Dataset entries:
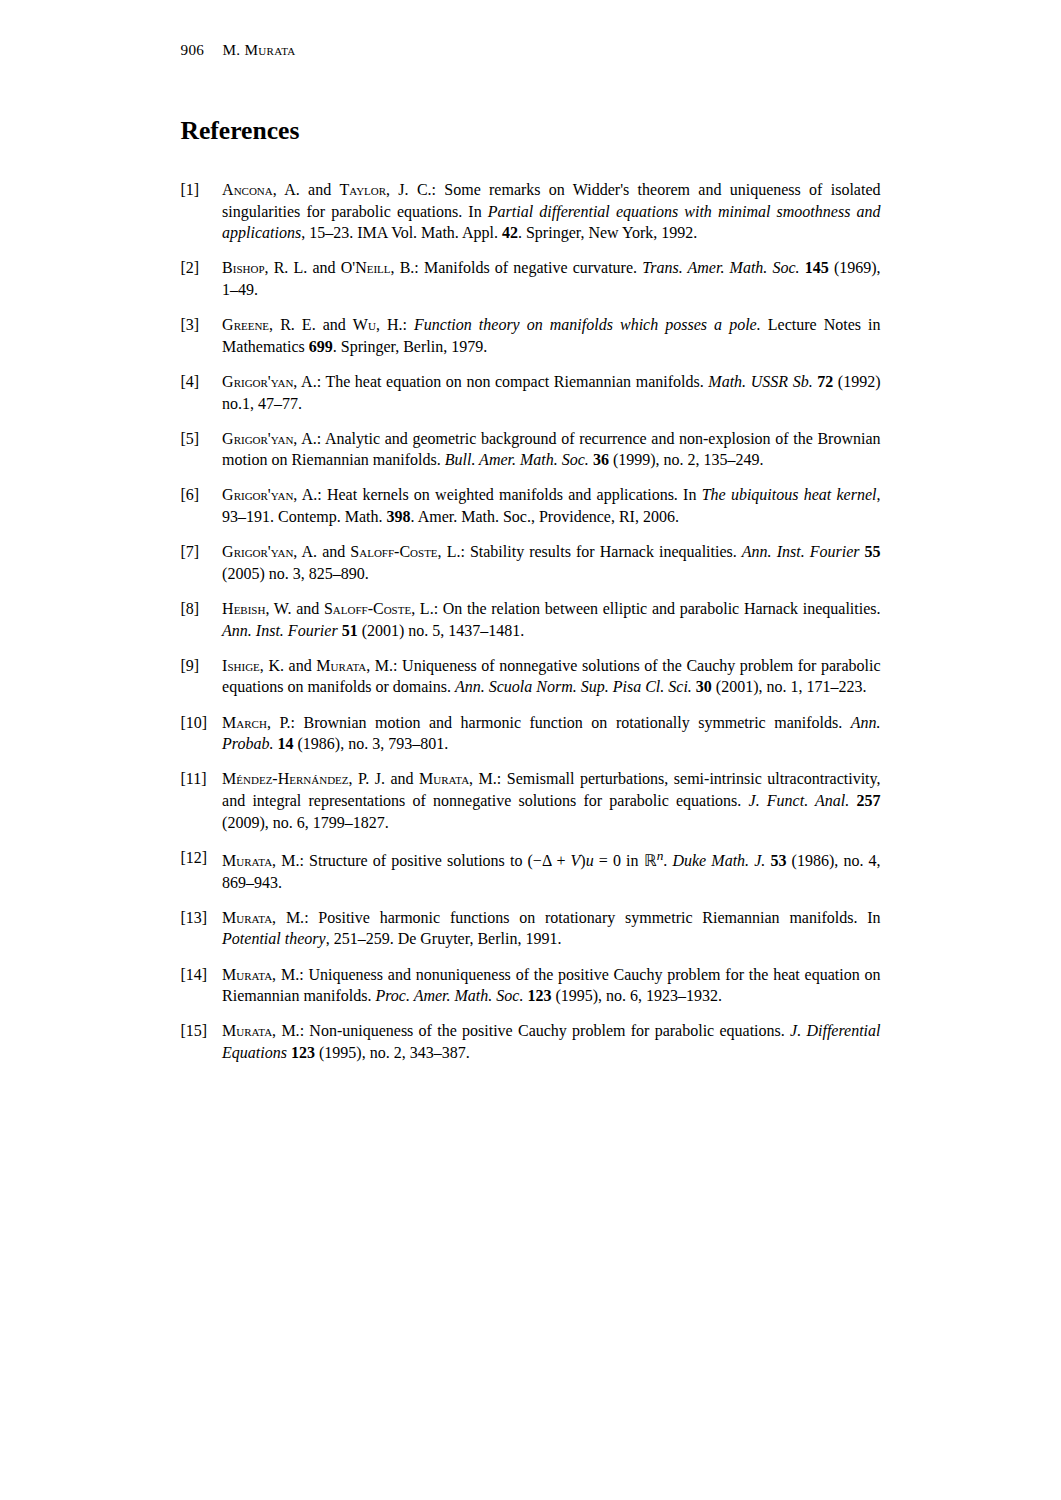906 M. Murata
References
[1] Ancona, A. and Taylor, J. C.: Some remarks on Widder's theorem and uniqueness of isolated singularities for parabolic equations. In Partial differential equations with minimal smoothness and applications, 15–23. IMA Vol. Math. Appl. 42. Springer, New York, 1992.
[2] Bishop, R. L. and O'Neill, B.: Manifolds of negative curvature. Trans. Amer. Math. Soc. 145 (1969), 1–49.
[3] Greene, R. E. and Wu, H.: Function theory on manifolds which posses a pole. Lecture Notes in Mathematics 699. Springer, Berlin, 1979.
[4] Grigor'yan, A.: The heat equation on non compact Riemannian manifolds. Math. USSR Sb. 72 (1992) no.1, 47–77.
[5] Grigor'yan, A.: Analytic and geometric background of recurrence and non-explosion of the Brownian motion on Riemannian manifolds. Bull. Amer. Math. Soc. 36 (1999), no. 2, 135–249.
[6] Grigor'yan, A.: Heat kernels on weighted manifolds and applications. In The ubiquitous heat kernel, 93–191. Contemp. Math. 398. Amer. Math. Soc., Providence, RI, 2006.
[7] Grigor'yan, A. and Saloff-Coste, L.: Stability results for Harnack inequalities. Ann. Inst. Fourier 55 (2005) no. 3, 825–890.
[8] Hebish, W. and Saloff-Coste, L.: On the relation between elliptic and parabolic Harnack inequalities. Ann. Inst. Fourier 51 (2001) no. 5, 1437–1481.
[9] Ishige, K. and Murata, M.: Uniqueness of nonnegative solutions of the Cauchy problem for parabolic equations on manifolds or domains. Ann. Scuola Norm. Sup. Pisa Cl. Sci. 30 (2001), no. 1, 171–223.
[10] March, P.: Brownian motion and harmonic function on rotationally symmetric manifolds. Ann. Probab. 14 (1986), no. 3, 793–801.
[11] Méndez-Hernández, P. J. and Murata, M.: Semismall perturbations, semi-intrinsic ultracontractivity, and integral representations of nonnegative solutions for parabolic equations. J. Funct. Anal. 257 (2009), no. 6, 1799–1827.
[12] Murata, M.: Structure of positive solutions to (−Δ + V)u = 0 in ℝn. Duke Math. J. 53 (1986), no. 4, 869–943.
[13] Murata, M.: Positive harmonic functions on rotationary symmetric Riemannian manifolds. In Potential theory, 251–259. De Gruyter, Berlin, 1991.
[14] Murata, M.: Uniqueness and nonuniqueness of the positive Cauchy problem for the heat equation on Riemannian manifolds. Proc. Amer. Math. Soc. 123 (1995), no. 6, 1923–1932.
[15] Murata, M.: Non-uniqueness of the positive Cauchy problem for parabolic equations. J. Differential Equations 123 (1995), no. 2, 343–387.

- **AIM OF THE TASK**
All the lines above are to be reproduced exactly, except the pictures.

- **RESULT OF THIS TASK**
906 M. Murata
References
[1] Ancona, A. and Taylor, J. C.: Some remarks on Widder's theorem and uniqueness of isolated singularities for parabolic equations. In Partial differential equations with minimal smoothness and applications, 15–23. IMA Vol. Math. Appl. 42. Springer, New York, 1992.
[2] Bishop, R. L. and O'Neill, B.: Manifolds of negative curvature. Trans. Amer. Math. Soc. 145 (1969), 1–49.
[3] Greene, R. E. and Wu, H.: Function theory on manifolds which posses a pole. Lecture Notes in Mathematics 699. Springer, Berlin, 1979.
[4] Grigor'yan, A.: The heat equation on non compact Riemannian manifolds. Math. USSR Sb. 72 (1992) no.1, 47–77.
[5] Grigor'yan, A.: Analytic and geometric background of recurrence and non-explosion of the Brownian motion on Riemannian manifolds. Bull. Amer. Math. Soc. 36 (1999), no. 2, 135–249.
[6] Grigor'yan, A.: Heat kernels on weighted manifolds and applications. In The ubiquitous heat kernel, 93–191. Contemp. Math. 398. Amer. Math. Soc., Providence, RI, 2006.
[7] Grigor'yan, A. and Saloff-Coste, L.: Stability results for Harnack inequalities. Ann. Inst. Fourier 55 (2005) no. 3, 825–890.
[8] Hebish, W. and Saloff-Coste, L.: On the relation between elliptic and parabolic Harnack inequalities. Ann. Inst. Fourier 51 (2001) no. 5, 1437–1481.
[9] Ishige, K. and Murata, M.: Uniqueness of nonnegative solutions of the Cauchy problem for parabolic equations on manifolds or domains. Ann. Scuola Norm. Sup. Pisa Cl. Sci. 30 (2001), no. 1, 171–223.
[10] March, P.: Brownian motion and harmonic function on rotationally symmetric manifolds. Ann. Probab. 14 (1986), no. 3, 793–801.
[11] Méndez-Hernández, P. J. and Murata, M.: Semismall perturbations, semi-intrinsic ultracontractivity, and integral representations of nonnegative solutions for parabolic equations. J. Funct. Anal. 257 (2009), no. 6, 1799–1827.
[12] Murata, M.: Structure of positive solutions to (−Δ + V)u = 0 in ℝn. Duke Math. J. 53 (1986), no. 4, 869–943.
[13] Murata, M.: Positive harmonic functions on rotationary symmetric Riemannian manifolds. In Potential theory, 251–259. De Gruyter, Berlin, 1991.
[14] Murata, M.: Uniqueness and nonuniqueness of the positive Cauchy problem for the heat equation on Riemannian manifolds. Proc. Amer. Math. Soc. 123 (1995), no. 6, 1923–1932.
[15] Murata, M.: Non-uniqueness of the positive Cauchy problem for parabolic equations. J. Differential Equations 123 (1995), no. 2, 343–387.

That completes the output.